Which countries have the highest and lowest levels of peace? How can COVID-19 affect peace?
European countries occupy the top spots for peace in the 2020 edition of the Global Peace Index (GPI) rankings published by the Institute of Economics and Peace (IEP).
Launched in 2007, GPI was designed to measure a country’s level of peace — a particularly difficult trait to quantify. The IEP approached this task by looking at a country’s level of Negative Peace, which they defined as the “absence of violence or fear of violence.”
The concept of Negative Peace complements what IEP defines as Positive Peace, the “attitudes, institutions, and structures that create and sustain peaceful societies.” To measure Positive Peace, IEP created a separate metric called the Positive Peace Index (PPI).
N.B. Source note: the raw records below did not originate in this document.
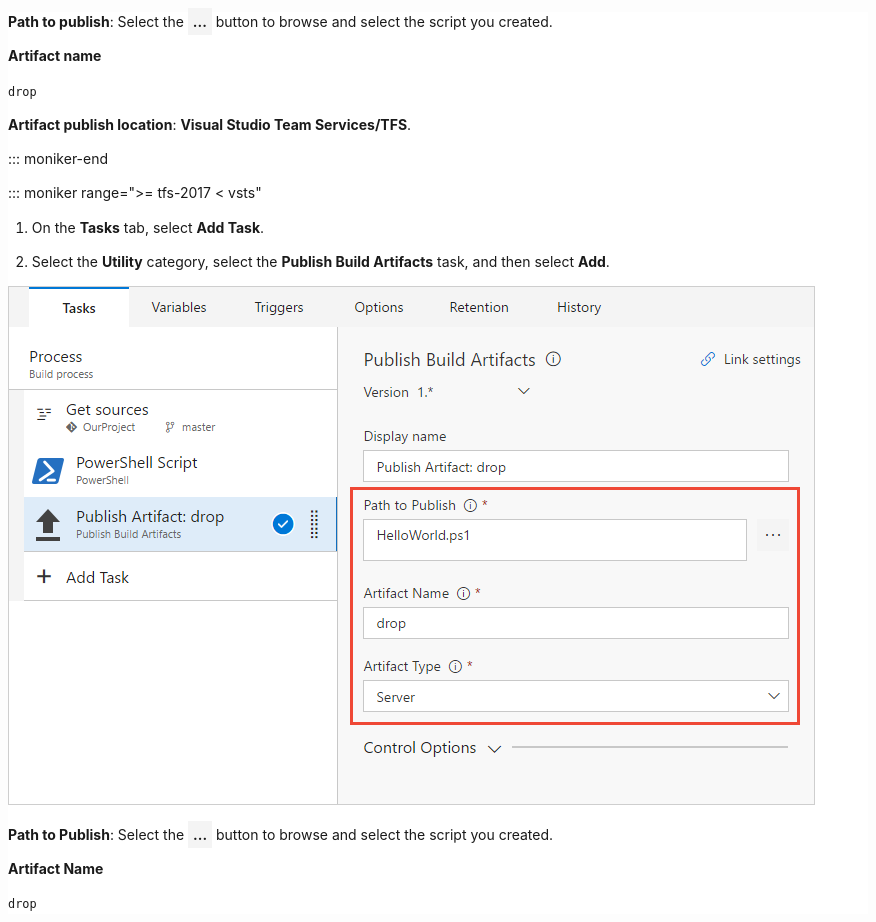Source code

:    **Path to publish**: Select the <span style="background-color: rgb(244,244,244);font-weight:bold;padding:5px">...</span> button to browse and select the script you created.

   **Artifact name**

   ```
   drop
   ```

   **Artifact publish location**: **Visual Studio Team Services/TFS**.

::: moniker-end


::: moniker range=">= tfs-2017 < vsts"

1. On the **Tasks** tab, select **Add Task**.

1. Select the **Utility** category, select the **Publish Build Artifacts** task, and then select **Add**.

 ![publish artifact task](_img/ci-cd/part-1/publish-artifact-task.png)

 **Path to Publish**: Select the <span style="background-color: rgb(244,244,244);font-weight:bold;padding:5px">...</span> button to browse and select the script you created.

 **Artifact Name**

 ```
drop
```
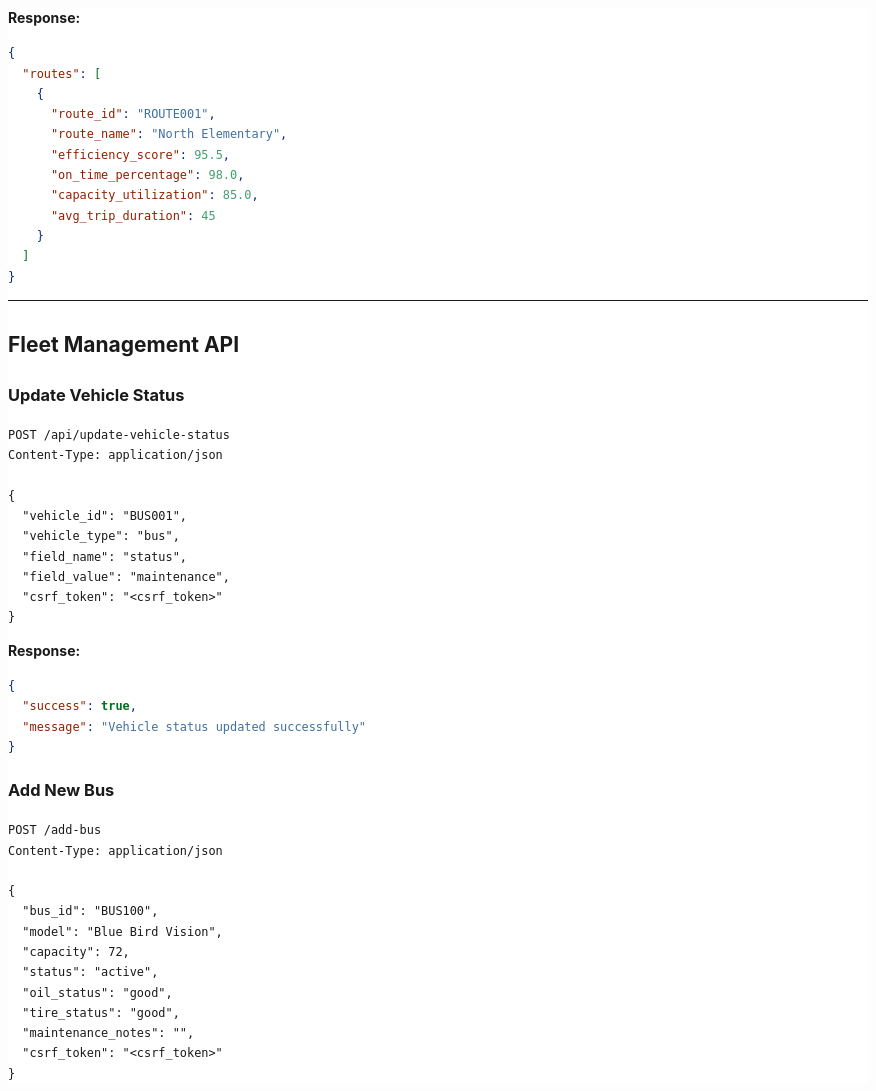 **Response:**
```json
{
  "routes": [
    {
      "route_id": "ROUTE001",
      "route_name": "North Elementary",
      "efficiency_score": 95.5,
      "on_time_percentage": 98.0,
      "capacity_utilization": 85.0,
      "avg_trip_duration": 45
    }
  ]
}
```

---

## Fleet Management API

### Update Vehicle Status
```http
POST /api/update-vehicle-status
Content-Type: application/json

{
  "vehicle_id": "BUS001",
  "vehicle_type": "bus",
  "field_name": "status",
  "field_value": "maintenance",
  "csrf_token": "<csrf_token>"
}
```

**Response:**
```json
{
  "success": true,
  "message": "Vehicle status updated successfully"
}
```

### Add New Bus
```http
POST /add-bus
Content-Type: application/json

{
  "bus_id": "BUS100",
  "model": "Blue Bird Vision",
  "capacity": 72,
  "status": "active",
  "oil_status": "good",
  "tire_status": "good",
  "maintenance_notes": "",
  "csrf_token": "<csrf_token>"
}
```
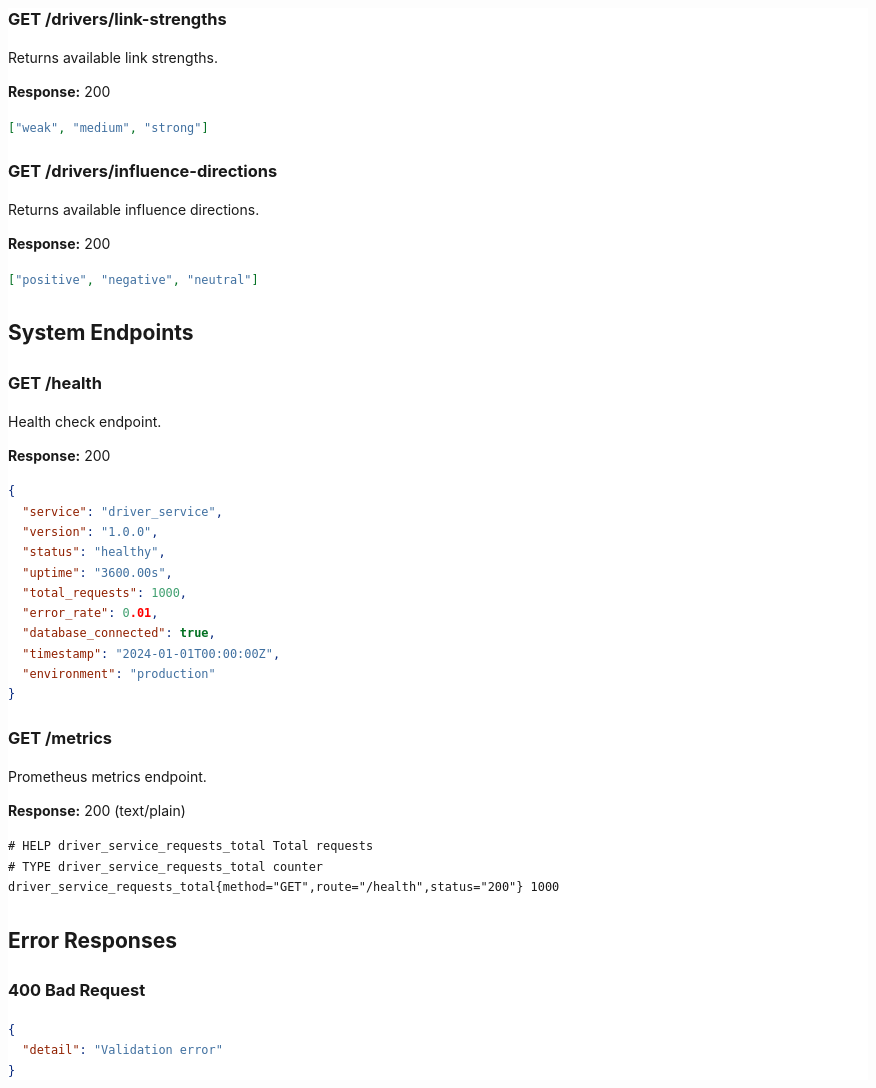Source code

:### GET /drivers/link-strengths
Returns available link strengths.

**Response:** 200
```json
["weak", "medium", "strong"]
```

### GET /drivers/influence-directions
Returns available influence directions.

**Response:** 200
```json
["positive", "negative", "neutral"]
```

## System Endpoints

### GET /health
Health check endpoint.

**Response:** 200
```json
{
  "service": "driver_service",
  "version": "1.0.0",
  "status": "healthy",
  "uptime": "3600.00s",
  "total_requests": 1000,
  "error_rate": 0.01,
  "database_connected": true,
  "timestamp": "2024-01-01T00:00:00Z",
  "environment": "production"
}
```

### GET /metrics
Prometheus metrics endpoint.

**Response:** 200 (text/plain)
```
# HELP driver_service_requests_total Total requests
# TYPE driver_service_requests_total counter
driver_service_requests_total{method="GET",route="/health",status="200"} 1000
```

## Error Responses

### 400 Bad Request
```json
{
  "detail": "Validation error"
}
```
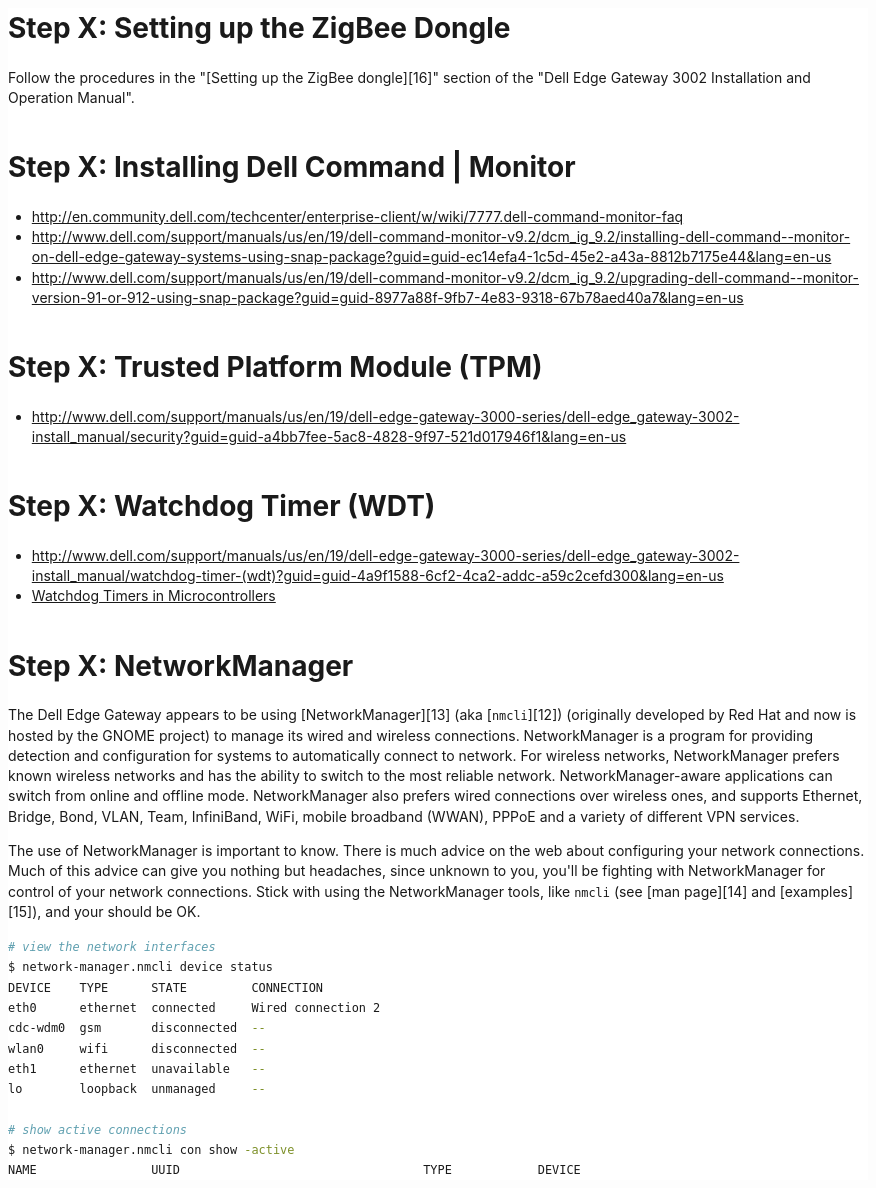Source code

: # Step X: Setting up the ZigBee Dongle
Follow the procedures in the
"[Setting up the ZigBee dongle][16]" section
of the "Dell Edge Gateway 3002 Installation and Operation Manual".

# Step X: Installing Dell Command | Monitor
* http://en.community.dell.com/techcenter/enterprise-client/w/wiki/7777.dell-command-monitor-faq
* http://www.dell.com/support/manuals/us/en/19/dell-command-monitor-v9.2/dcm_ig_9.2/installing-dell-command--monitor-on-dell-edge-gateway-systems-using-snap-package?guid=guid-ec14efa4-1c5d-45e2-a43a-8812b7175e44&lang=en-us
* http://www.dell.com/support/manuals/us/en/19/dell-command-monitor-v9.2/dcm_ig_9.2/upgrading-dell-command--monitor-version-91-or-912-using-snap-package?guid=guid-8977a88f-9fb7-4e83-9318-67b78aed40a7&lang=en-us

# Step X: Trusted Platform Module (TPM)
* http://www.dell.com/support/manuals/us/en/19/dell-edge-gateway-3000-series/dell-edge_gateway-3002-install_manual/security?guid=guid-a4bb7fee-5ac8-4828-9f97-521d017946f1&lang=en-us

# Step X: Watchdog Timer (WDT)
* http://www.dell.com/support/manuals/us/en/19/dell-edge-gateway-3000-series/dell-edge_gateway-3002-install_manual/watchdog-timer-(wdt)?guid=guid-4a9f1588-6cf2-4ca2-addc-a59c2cefd300&lang=en-us
* [Watchdog Timers in Microcontrollers](https://www.allaboutcircuits.com/technical-articles/watchdog-timers-microcontroller-timers)

# Step X: NetworkManager
The Dell Edge Gateway appears to be using [NetworkManager][13] (aka [`nmcli`][12])
(originally developed by Red Hat and now is hosted by the GNOME project)
to manage its wired and wireless connections.
NetworkManager is a program for providing detection and configuration
for systems to automatically connect to network.
For wireless networks, NetworkManager prefers known wireless networks
and has the ability to switch to the most reliable network.
NetworkManager-aware applications can switch from online and offline mode.
NetworkManager also prefers wired connections over wireless ones,
and supports Ethernet, Bridge, Bond, VLAN, Team, InfiniBand, WiFi,
mobile broadband (WWAN), PPPoE and a variety of different VPN services.

The use of NetworkManager is important to know.
There is much advice on the web about configuring your network connections.
Much of this advice can give you nothing but headaches,
since unknown to you, you'll be fighting with NetworkManager
for control of your network connections.
Stick with using the NetworkManager tools,
like `nmcli` (see [man page][14] and [examples][15]), and your should be OK.

```bash
# view the network interfaces
$ network-manager.nmcli device status
DEVICE    TYPE      STATE         CONNECTION
eth0      ethernet  connected     Wired connection 2
cdc-wdm0  gsm       disconnected  --
wlan0     wifi      disconnected  --
eth1      ethernet  unavailable   --
lo        loopback  unmanaged     --

# show active connections
$ network-manager.nmcli con show -active
NAME                UUID                                  TYPE            DEVICE
```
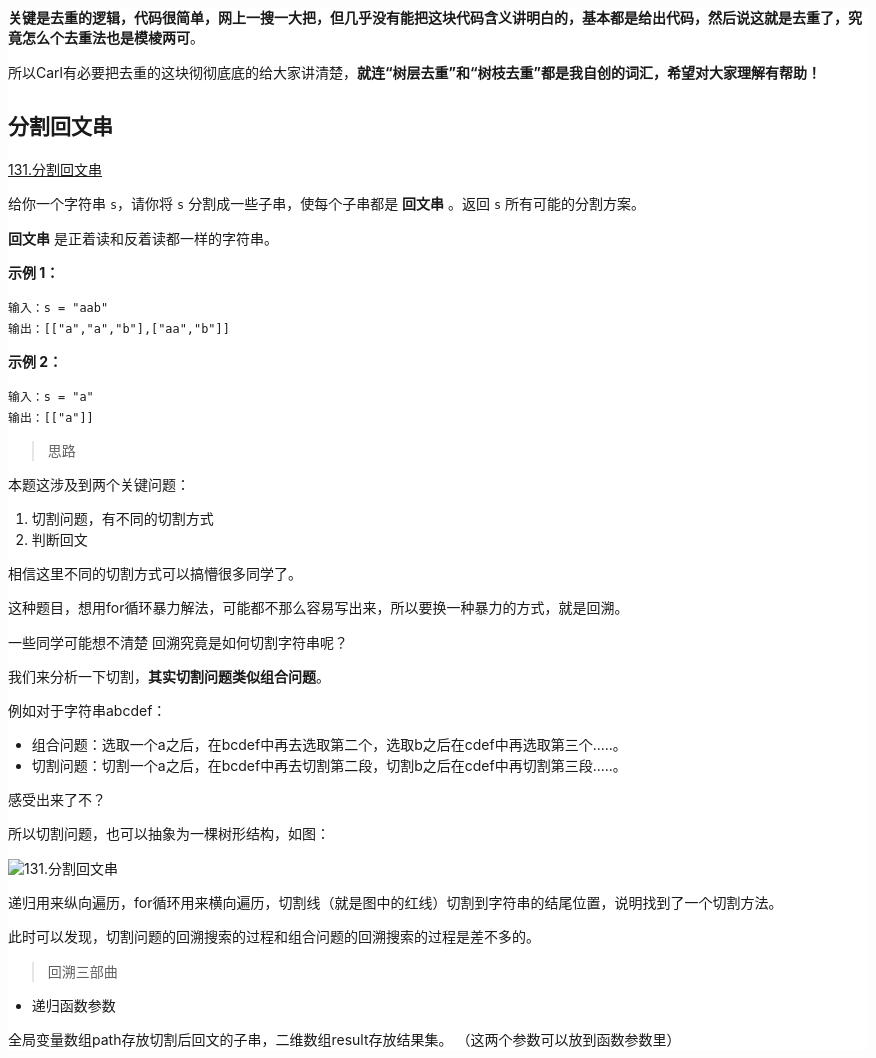 **关键是去重的逻辑，代码很简单，网上一搜一大把，但几乎没有能把这块代码含义讲明白的，基本都是给出代码，然后说这就是去重了，究竟怎么个去重法也是模棱两可**。

所以Carl有必要把去重的这块彻彻底底的给大家讲清楚，**就连“树层去重”和“树枝去重”都是我自创的词汇，希望对大家理解有帮助！**

## 分割回文串

[131.分割回文串](https://leetcode.cn/problems/palindrome-partitioning/)

给你一个字符串 `s`，请你将 `s` 分割成一些子串，使每个子串都是 **回文串** 。返回 `s` 所有可能的分割方案。

**回文串** 是正着读和反着读都一样的字符串。 

**示例 1：**

```
输入：s = "aab"
输出：[["a","a","b"],["aa","b"]]
```

**示例 2：**

```
输入：s = "a"
输出：[["a"]]
```

>   思路

本题这涉及到两个关键问题：

1. 切割问题，有不同的切割方式
2. 判断回文

相信这里不同的切割方式可以搞懵很多同学了。

这种题目，想用for循环暴力解法，可能都不那么容易写出来，所以要换一种暴力的方式，就是回溯。

一些同学可能想不清楚 回溯究竟是如何切割字符串呢？

我们来分析一下切割，**其实切割问题类似组合问题**。

例如对于字符串abcdef：

* 组合问题：选取一个a之后，在bcdef中再去选取第二个，选取b之后在cdef中再选取第三个.....。
* 切割问题：切割一个a之后，在bcdef中再去切割第二段，切割b之后在cdef中再切割第三段.....。

感受出来了不？

所以切割问题，也可以抽象为一棵树形结构，如图：

![131.分割回文串](https://code-thinking.cdn.bcebos.com/pics/131.%E5%88%86%E5%89%B2%E5%9B%9E%E6%96%87%E4%B8%B2.jpg)

递归用来纵向遍历，for循环用来横向遍历，切割线（就是图中的红线）切割到字符串的结尾位置，说明找到了一个切割方法。

此时可以发现，切割问题的回溯搜索的过程和组合问题的回溯搜索的过程是差不多的。

>   回溯三部曲

* 递归函数参数

全局变量数组path存放切割后回文的子串，二维数组result存放结果集。 （这两个参数可以放到函数参数里）
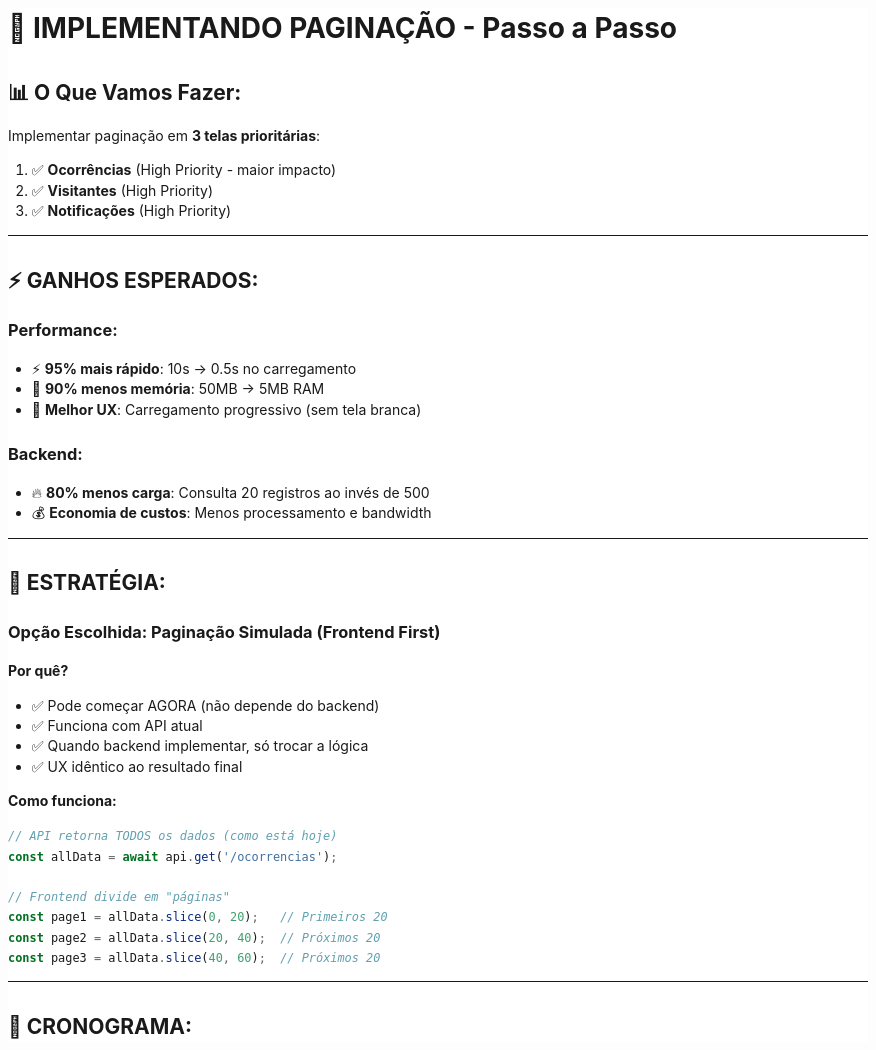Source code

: # 🚀 IMPLEMENTANDO PAGINAÇÃO - Passo a Passo

## 📊 **O Que Vamos Fazer:**

Implementar paginação em **3 telas prioritárias**:
1. ✅ **Ocorrências** (High Priority - maior impacto)
2. ✅ **Visitantes** (High Priority)
3. ✅ **Notificações** (High Priority)

---

## ⚡ **GANHOS ESPERADOS:**

### **Performance:**
- ⚡ **95% mais rápido**: 10s → 0.5s no carregamento
- 💾 **90% menos memória**: 50MB → 5MB RAM
- 📱 **Melhor UX**: Carregamento progressivo (sem tela branca)

### **Backend:**
- 🔥 **80% menos carga**: Consulta 20 registros ao invés de 500
- 💰 **Economia de custos**: Menos processamento e bandwidth

---

## 🎯 **ESTRATÉGIA:**

### **Opção Escolhida: Paginação Simulada (Frontend First)**

**Por quê?**
- ✅ Pode começar AGORA (não depende do backend)
- ✅ Funciona com API atual
- ✅ Quando backend implementar, só trocar a lógica
- ✅ UX idêntico ao resultado final

**Como funciona:**
```javascript
// API retorna TODOS os dados (como está hoje)
const allData = await api.get('/ocorrencias');

// Frontend divide em "páginas"
const page1 = allData.slice(0, 20);   // Primeiros 20
const page2 = allData.slice(20, 40);  // Próximos 20
const page3 = allData.slice(40, 60);  // Próximos 20
```

---

## 📝 **CRONOGRAMA:**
To measure Negative Peace, IEP selected 23 indicators which fall into one of these three domains:
- Ongoing domestic and internal conflict
- Societal safety and security
All scores of the indicators are normalised to a 1 to 5 scale, with 1 being the most peaceful and 5 being the least. The final GPI score is 60% of the internal peace indicators and 40% of the external peace indicators.
Given the design of the GPI, the lower score, the more peaceful a country is.
Iceland is ranked as the most peaceful country in the world based on the overall GPI, a position it has been holding since 2008. The nation obtained a score of 1.078.
Occupying the rest of the top five are — in order — New Zealand, Portugal, Austria, and Denmark. With this, European countries have taken all of the five highest spots.
Meanwhile, Afghanistan retains its position last year as the least peaceful country in the world among the 163 countries included in this year’s rankings.
Other countries in the bottom five are Syria (162nd), Iraq (163rd), South Sudan (160th), and Yemen (159th).
As we can see in the map above, the Middle East and North Africa (MENA) region have the highest concentration of countries with low peace levels. No country in MENA made it past 27th place in the peace rankings.
This year, IEP observed a 0.34 percentage point decline in the global level of peace — the ninth year that a decrease has been recorded since the creation of GPI.
The accumulation of all these declines amounts to a 2.5 percentage point decrease in the level of peace in the world since GPI was first published.
Peace and the COVID-19 pandemic
According to IEP, 81 countries recorded improvements while 80 countries registered declines in the peace levels the previous year.
This year, however, we are faced with a pandemic, the effects of which are already clearly felt on a global scale. IEP said that the economic consequences due to the pandemic can trigger a new wave tension which can negate the improvements from the past year. With this, they expect that most of the indicators will be deteriorating this year.
To battle the global recession resulting from the pandemic, IEP points out two factors that can greatly help.
First would be favourable economic conditions such as:
- low levels of central government debt
- low levels of unemployment
- low tax burdens
- low dependence on international trade
The second one is a high level of Positive Peace. This implies:
- high effectiveness of institutions
- high level of social cohesion
- Transparent, representative governments
Before the pandemic, some countries may already have possessed these qualities. For some, one or both of these factors may be weak. By evaluating their weak and strong points, leaders can be guided in striking a balance between socio-institutional development and economic management.